相続の際の税務調査とその流れ

たとえば、故人が莫大な財産を残して亡くなったとします。
すると相続人である遺族はその莫大な遺産を相続することになりますよね。
しかし、個人の残した財産が巨額なものであればあるほど、関わってくる税金があります。
それが「相続税」です。

そしてその相続税が発生する相続の場合、「財務調査」が行われる可能性も高くなります。
相続税が発生する相続の4つに1つの割合で財務調査が行われているとされているほど、相続税と財務調査は密接な関係にあるのです。
今回はその財務調査に関わる流れについて解説しますので、該当される方は参考にしてください。

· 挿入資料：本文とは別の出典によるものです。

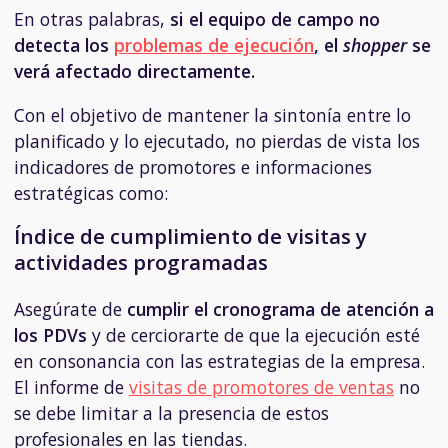
En otras palabras,
si el equipo de campo no
detecta los
problemas de ejecución
, el
shopper
se
verá afectado directamente.
Con el objetivo de mantener la sintonía entre lo
planificado y lo ejecutado, no pierdas de vista los
indicadores de promotores e informaciones
estratégicas como:
Índice de cumplimiento de visitas y
actividades programadas
Asegúrate de
cumplir el cronograma de atención a
los PDVs
y de cerciorarte de que la ejecución esté
en consonancia con las estrategias de la empresa.
El informe de
visitas de promotores de ventas
no
se debe limitar a la presencia de estos
profesionales en las tiendas.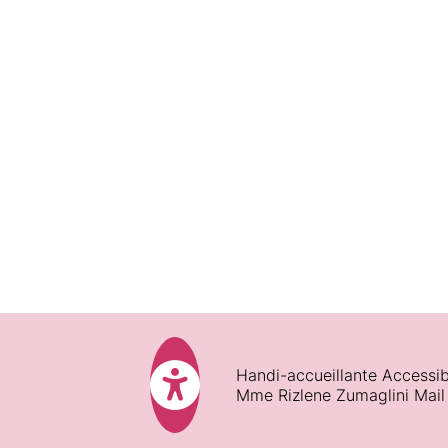
Pendant la formation :
Fin de formation :
Satisfaction des participants :
Assiduité :
Validations des acquis
Handi-accueillante Accessib
Mme Rizlene Zumaglini Mail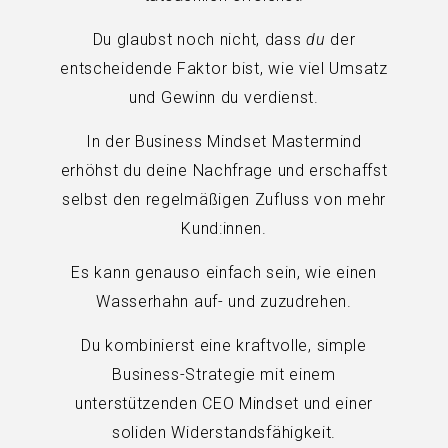
Du glaubst noch nicht, dass
du
der
entscheidende Faktor bist, wie viel Umsatz
und Gewinn du verdienst.
In der Business Mindset Mastermind
erhöhst du deine Nachfrage und erschaffst
selbst den regelmäßigen Zufluss von mehr
Kund:innen.
Es kann genauso einfach sein, wie einen
Wasserhahn auf- und zuzudrehen.
Du kombinierst eine kraftvolle, simple
Business-Strategie mit einem
unterstützenden CEO Mindset und einer
soliden Widerstandsfähigkeit.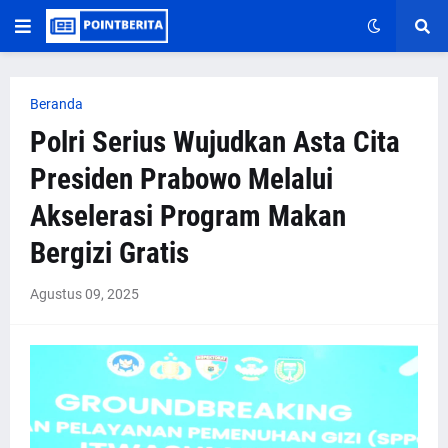
Beranda
Polri Serius Wujudkan Asta Cita
Presiden Prabowo Melalui
Akselerasi Program Makan
Bergizi Gratis
Agustus 09, 2025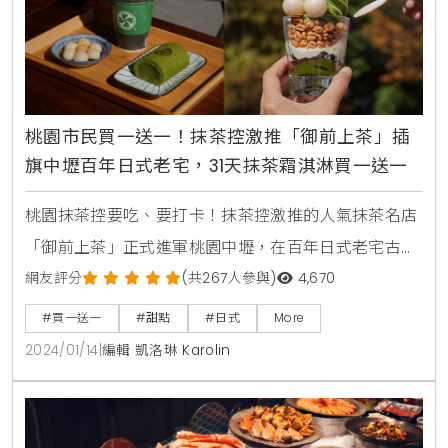
桃園市民買一送一！抹茶控激推「御前上茶」插
旗中壢百年日式老宅，31天抹茶霜淇淋買一送一
桃園抹茶控要吃、要打卡！抹茶控激推的人氣抹茶名店
「御前上茶」正式進軍桃園中壢，在百年日式老宅古蹟
「桃園壢小故事森林」落腳，在獨棟的日式老宅中品嚐
網友評分
(共267人參與)
4,670
著道地日式抹茶，為桃園人帶來一秒到京都的錯覺。為
#買一送一
#甜點
#日式
More
了歡慶「御前上茶 壢小店」推出連續31天桃園市民憑證
2024/01/14
|
編輯 凱洛琳 Karolin
享雙色霜淇林買一送一優惠。延伸閱讀：辻利茶舗快閃
新竹巨城買一送一！全新草莓抹茶季台北抹茶控也吃得
到壢小故事森林原址於1917年興建，這次御前上茶進駐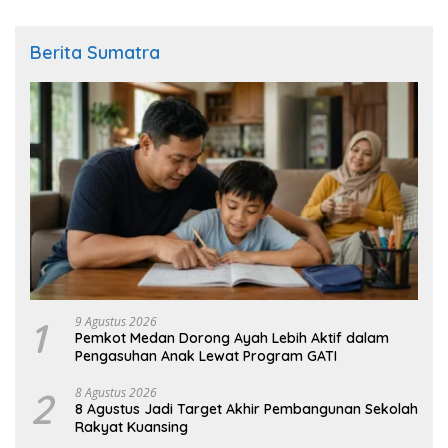
Berita Sumatra
1
9 Agustus 2026
Pemkot Medan Dorong Ayah Lebih Aktif dalam
Pengasuhan Anak Lewat Program GATI
2
8 Agustus 2026
8 Agustus Jadi Target Akhir Pembangunan Sekolah
Rakyat Kuansing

そもそも相続税における財務調査とは、きちんと相続税が申告されているか、その申告に間違いはないかを税務署が確認する行為です。
なぜこのような確認が行われるのか、その理由は、相続税が発生するほどの巨額な財産だと相続人がそれを把握しきれていなかったり、意図して申告せずに脱税を行ったりする可能性があるからです。
後者の場合はともかくとして、把握しきれずに申告に漏れが発生してしまうと、悪気はなくても追徴課税となってしまいます。
実際に財務調査が入ると8割のケースで追徴課税となっているとされているのです。
追徴課税となると5パーセントから40パーセントの罰金となり、さらに年利で3パーセント近い利息も発生してしまいます。

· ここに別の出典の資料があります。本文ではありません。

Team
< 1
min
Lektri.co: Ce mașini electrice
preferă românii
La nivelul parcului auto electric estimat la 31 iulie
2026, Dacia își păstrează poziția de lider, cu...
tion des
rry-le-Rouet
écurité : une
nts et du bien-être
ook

では相続税が発生し財務調査が行われることとなったら、どのような流れで行動すれば良いのでしょうか?
その答えは非常に簡単です。
相続税が発生すると分かった時点で、税理士に依頼するのです。
もちろん自分で申告も立会いも全て行うことが可能ならその方が安いですが、専門知識がないと非現実的と言えるでしょう。
税理士に依頼しておけば、税務調査のための節税対策を講じてくれたり、税務調査に間違いがないか立ち会って確認してくれたりします。
これはとても心強いですよね。

しかし税理士といっても人間です。
その能力や性格には個人差があって当然ですよね。
つまり相続税の財務調査に関する流れは、まず信頼できる税理士を探すことからスタートし、節税対策を行い、財務調査を受ける、といった形になるのです。